Hemos de entender que el amor y la verdad no se separan jamás; ellas son inseparables porque son parte del carácter mismo de Dios. La vida que Dios nos dio tiene, intrínsecamente, el carácter del amor y la verdad, de tal manera que Juan nos dice que Dios es amor y que el Señor Jesucristo es la verdad.

El problema es que muchos cristianos que enfatizan la verdad, están entendiendo que la verdad es la interpretación que ellos le dan a la Escritura. Es un error, pues la verdad es Cristo mismo. Nosotros hemos recibido de Dios que la comunión está basada en la vida y no en la comprensión que tengamos de las Escrituras. Nos recibimos el uno al otro en virtud de que Cristo nos habita y no en virtud de la ortodoxia bíblica.

Era necesario establecer las bases de la comunión, ya que ella es inclusiva y exclusiva. Incluye a todos los que son de Cristo y al mismo tiempo excluye a los que no lo son. Entonces Juan dirá, como señal distintiva: «Cualquiera que se extravía, y no persevera en la doctrina de Cristo, no tiene a Dios» (v. 9) ¿Cuántos aquí tienen la vida de Dios morando dentro de ellos? ¡Confiésale a tu hermano que tú tienes la vida! La doctrina de Cristo es tenerlo a él mismo dentro de nosotros en comunión con el Padre. En la primera epístola había dicho: «El que tiene al Hijo, tiene la vida; y el que no tiene al Hijo de Dios no tiene la vida» (1 Jn.5:12).

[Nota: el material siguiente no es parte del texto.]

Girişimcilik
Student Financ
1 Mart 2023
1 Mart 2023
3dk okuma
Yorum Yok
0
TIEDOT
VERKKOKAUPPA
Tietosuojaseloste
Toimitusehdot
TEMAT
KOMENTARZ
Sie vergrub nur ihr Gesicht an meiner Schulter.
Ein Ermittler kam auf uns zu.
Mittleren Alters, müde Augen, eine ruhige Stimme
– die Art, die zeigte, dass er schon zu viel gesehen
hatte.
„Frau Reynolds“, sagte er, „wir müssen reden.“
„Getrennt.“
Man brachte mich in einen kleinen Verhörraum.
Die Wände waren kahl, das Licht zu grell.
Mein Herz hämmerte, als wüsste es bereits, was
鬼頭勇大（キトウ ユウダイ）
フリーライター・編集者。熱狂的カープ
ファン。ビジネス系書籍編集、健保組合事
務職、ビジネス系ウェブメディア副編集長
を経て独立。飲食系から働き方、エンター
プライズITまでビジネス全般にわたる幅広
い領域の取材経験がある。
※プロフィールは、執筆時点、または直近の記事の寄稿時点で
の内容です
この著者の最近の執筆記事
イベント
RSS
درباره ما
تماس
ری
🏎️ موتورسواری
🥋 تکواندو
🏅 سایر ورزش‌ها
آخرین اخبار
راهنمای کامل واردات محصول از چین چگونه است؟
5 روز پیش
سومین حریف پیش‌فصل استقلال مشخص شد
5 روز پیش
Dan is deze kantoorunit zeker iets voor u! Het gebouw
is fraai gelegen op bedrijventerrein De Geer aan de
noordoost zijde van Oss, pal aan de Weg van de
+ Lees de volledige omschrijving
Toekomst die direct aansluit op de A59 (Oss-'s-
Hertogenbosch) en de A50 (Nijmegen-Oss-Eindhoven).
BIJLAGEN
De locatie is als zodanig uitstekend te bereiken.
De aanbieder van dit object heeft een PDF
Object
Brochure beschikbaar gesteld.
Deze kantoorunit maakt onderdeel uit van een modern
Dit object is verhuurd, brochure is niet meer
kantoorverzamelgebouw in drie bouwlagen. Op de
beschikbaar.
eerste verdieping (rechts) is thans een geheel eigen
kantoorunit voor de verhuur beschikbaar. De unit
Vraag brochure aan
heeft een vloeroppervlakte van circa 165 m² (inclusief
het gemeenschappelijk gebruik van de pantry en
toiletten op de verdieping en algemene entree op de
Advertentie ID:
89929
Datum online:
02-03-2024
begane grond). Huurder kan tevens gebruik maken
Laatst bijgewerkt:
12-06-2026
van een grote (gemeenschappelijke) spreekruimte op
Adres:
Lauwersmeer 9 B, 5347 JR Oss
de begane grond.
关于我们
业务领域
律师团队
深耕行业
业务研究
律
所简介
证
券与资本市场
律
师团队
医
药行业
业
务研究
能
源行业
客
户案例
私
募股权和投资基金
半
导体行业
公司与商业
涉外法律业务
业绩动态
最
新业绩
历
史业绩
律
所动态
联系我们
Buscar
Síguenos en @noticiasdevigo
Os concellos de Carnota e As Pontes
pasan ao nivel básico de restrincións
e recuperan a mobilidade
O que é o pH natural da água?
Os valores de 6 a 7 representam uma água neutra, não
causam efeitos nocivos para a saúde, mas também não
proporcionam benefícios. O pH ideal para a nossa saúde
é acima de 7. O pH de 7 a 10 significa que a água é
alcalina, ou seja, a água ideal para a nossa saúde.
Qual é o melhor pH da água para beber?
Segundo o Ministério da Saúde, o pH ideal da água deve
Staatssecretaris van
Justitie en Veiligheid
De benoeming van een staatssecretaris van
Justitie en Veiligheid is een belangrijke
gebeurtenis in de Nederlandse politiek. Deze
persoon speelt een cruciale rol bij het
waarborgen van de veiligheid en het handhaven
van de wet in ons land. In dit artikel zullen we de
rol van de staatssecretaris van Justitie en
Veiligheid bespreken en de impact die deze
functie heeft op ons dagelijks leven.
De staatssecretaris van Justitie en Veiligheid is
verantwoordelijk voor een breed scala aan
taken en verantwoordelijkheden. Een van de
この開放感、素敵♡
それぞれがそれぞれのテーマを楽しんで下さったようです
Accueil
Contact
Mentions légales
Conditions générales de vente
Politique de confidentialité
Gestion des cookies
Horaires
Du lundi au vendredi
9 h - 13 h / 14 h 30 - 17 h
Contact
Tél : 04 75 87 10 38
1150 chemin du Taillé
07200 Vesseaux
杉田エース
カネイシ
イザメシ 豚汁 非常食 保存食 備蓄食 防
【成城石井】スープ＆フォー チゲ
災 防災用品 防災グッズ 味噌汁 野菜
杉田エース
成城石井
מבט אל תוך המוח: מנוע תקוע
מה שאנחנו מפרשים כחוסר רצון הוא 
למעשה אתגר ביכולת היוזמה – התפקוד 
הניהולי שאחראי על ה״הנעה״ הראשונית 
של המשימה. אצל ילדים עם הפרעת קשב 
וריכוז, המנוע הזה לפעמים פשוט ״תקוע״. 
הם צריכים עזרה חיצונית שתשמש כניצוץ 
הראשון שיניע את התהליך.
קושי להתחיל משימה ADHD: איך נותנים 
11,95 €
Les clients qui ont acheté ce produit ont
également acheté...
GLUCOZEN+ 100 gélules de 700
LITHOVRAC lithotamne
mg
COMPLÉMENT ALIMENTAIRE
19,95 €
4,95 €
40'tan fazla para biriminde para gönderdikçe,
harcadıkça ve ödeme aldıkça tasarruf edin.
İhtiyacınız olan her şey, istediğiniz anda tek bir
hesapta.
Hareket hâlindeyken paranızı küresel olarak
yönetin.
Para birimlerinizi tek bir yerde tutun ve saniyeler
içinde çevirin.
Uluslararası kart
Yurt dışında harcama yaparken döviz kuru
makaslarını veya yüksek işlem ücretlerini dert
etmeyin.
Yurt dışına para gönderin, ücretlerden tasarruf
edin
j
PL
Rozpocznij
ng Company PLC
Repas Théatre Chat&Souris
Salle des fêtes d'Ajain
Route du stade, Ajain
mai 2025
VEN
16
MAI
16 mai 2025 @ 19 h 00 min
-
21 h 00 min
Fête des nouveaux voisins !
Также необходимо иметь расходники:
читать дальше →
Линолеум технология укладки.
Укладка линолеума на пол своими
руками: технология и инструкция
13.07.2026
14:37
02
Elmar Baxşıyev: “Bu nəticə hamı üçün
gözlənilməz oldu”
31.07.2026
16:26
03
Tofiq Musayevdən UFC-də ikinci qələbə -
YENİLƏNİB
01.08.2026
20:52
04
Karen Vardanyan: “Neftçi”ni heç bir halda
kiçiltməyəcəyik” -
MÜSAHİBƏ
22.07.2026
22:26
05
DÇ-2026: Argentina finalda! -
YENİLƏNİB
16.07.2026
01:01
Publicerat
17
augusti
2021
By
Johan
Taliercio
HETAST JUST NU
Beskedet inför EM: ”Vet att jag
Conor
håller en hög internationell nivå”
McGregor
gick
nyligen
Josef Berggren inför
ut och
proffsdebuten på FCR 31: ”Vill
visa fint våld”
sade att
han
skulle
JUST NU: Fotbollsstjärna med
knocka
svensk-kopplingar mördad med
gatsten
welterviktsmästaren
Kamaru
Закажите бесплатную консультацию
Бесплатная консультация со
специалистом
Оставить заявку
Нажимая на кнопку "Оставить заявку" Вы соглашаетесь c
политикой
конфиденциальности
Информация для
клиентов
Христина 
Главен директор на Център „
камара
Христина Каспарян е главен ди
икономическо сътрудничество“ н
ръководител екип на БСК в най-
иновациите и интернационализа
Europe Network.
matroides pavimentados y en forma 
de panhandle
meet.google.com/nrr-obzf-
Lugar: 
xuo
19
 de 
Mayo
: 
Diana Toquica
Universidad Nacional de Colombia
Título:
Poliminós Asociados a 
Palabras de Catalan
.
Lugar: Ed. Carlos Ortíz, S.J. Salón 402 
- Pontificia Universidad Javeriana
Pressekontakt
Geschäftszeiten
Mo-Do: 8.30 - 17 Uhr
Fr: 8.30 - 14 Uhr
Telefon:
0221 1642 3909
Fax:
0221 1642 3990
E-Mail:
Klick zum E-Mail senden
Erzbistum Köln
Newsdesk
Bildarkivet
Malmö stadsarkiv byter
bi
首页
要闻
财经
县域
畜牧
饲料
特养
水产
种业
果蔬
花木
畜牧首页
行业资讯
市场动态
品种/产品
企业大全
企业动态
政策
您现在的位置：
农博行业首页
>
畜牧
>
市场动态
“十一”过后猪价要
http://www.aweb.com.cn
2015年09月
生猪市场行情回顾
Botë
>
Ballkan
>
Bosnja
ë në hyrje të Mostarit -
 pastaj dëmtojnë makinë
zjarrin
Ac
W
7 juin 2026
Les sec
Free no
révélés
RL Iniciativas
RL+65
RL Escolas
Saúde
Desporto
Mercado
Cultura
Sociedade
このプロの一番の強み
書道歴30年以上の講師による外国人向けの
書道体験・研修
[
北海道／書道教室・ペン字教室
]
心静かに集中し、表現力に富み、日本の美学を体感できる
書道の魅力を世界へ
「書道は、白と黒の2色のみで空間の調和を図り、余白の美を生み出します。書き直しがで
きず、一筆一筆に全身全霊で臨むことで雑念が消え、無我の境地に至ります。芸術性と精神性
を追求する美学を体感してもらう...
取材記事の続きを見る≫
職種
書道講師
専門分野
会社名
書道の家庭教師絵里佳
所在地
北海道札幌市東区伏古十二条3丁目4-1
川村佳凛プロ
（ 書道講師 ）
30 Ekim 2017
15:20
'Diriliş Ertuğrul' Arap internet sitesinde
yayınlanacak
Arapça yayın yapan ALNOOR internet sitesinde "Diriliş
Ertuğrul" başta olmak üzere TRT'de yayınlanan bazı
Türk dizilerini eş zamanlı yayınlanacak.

Entonces, ¿a quién vamos a incluir? ¡A todo aquel que tiene la vida! ¿Estás seguro de tener la vida del Hijo de Dios? ¡Confiésalo a tu hermano! Esta es la verdadera base para la comunión. Muchas veces se cometen errores en cuanto a quién recibimos y a quién dejamos fuera, porque no tenemos claro el fundamento para recibirnos el uno al otro. Si Cristo nos recibió, tenemos que recibirnos los unos a los otros; no podemos dejar fuera a alguien porque piensa distinto en cuanto a la interpretación bíblica de alguna verdad.

Cuando la iglesia pierde su vigor espiritual, el amor de muchos se enfría. Hemos de fortalecernos en estos días. No importa cuántos embates del enemigo estemos enfrentando, no importa cuánto mal o anormalidades estén viendo nuestros ojos, hemos de mantenernos en la verdad y el amor, que es la expresión de la vida de Dios que tenemos dentro de nosotros.

En la tercera epístola, Juan desarrolla el tema de la hospitalidad como fruto de la vida de Dios que está en nosotros, lo cual es también una cualidad distintiva de los verdaderos hermanos que están en comunión.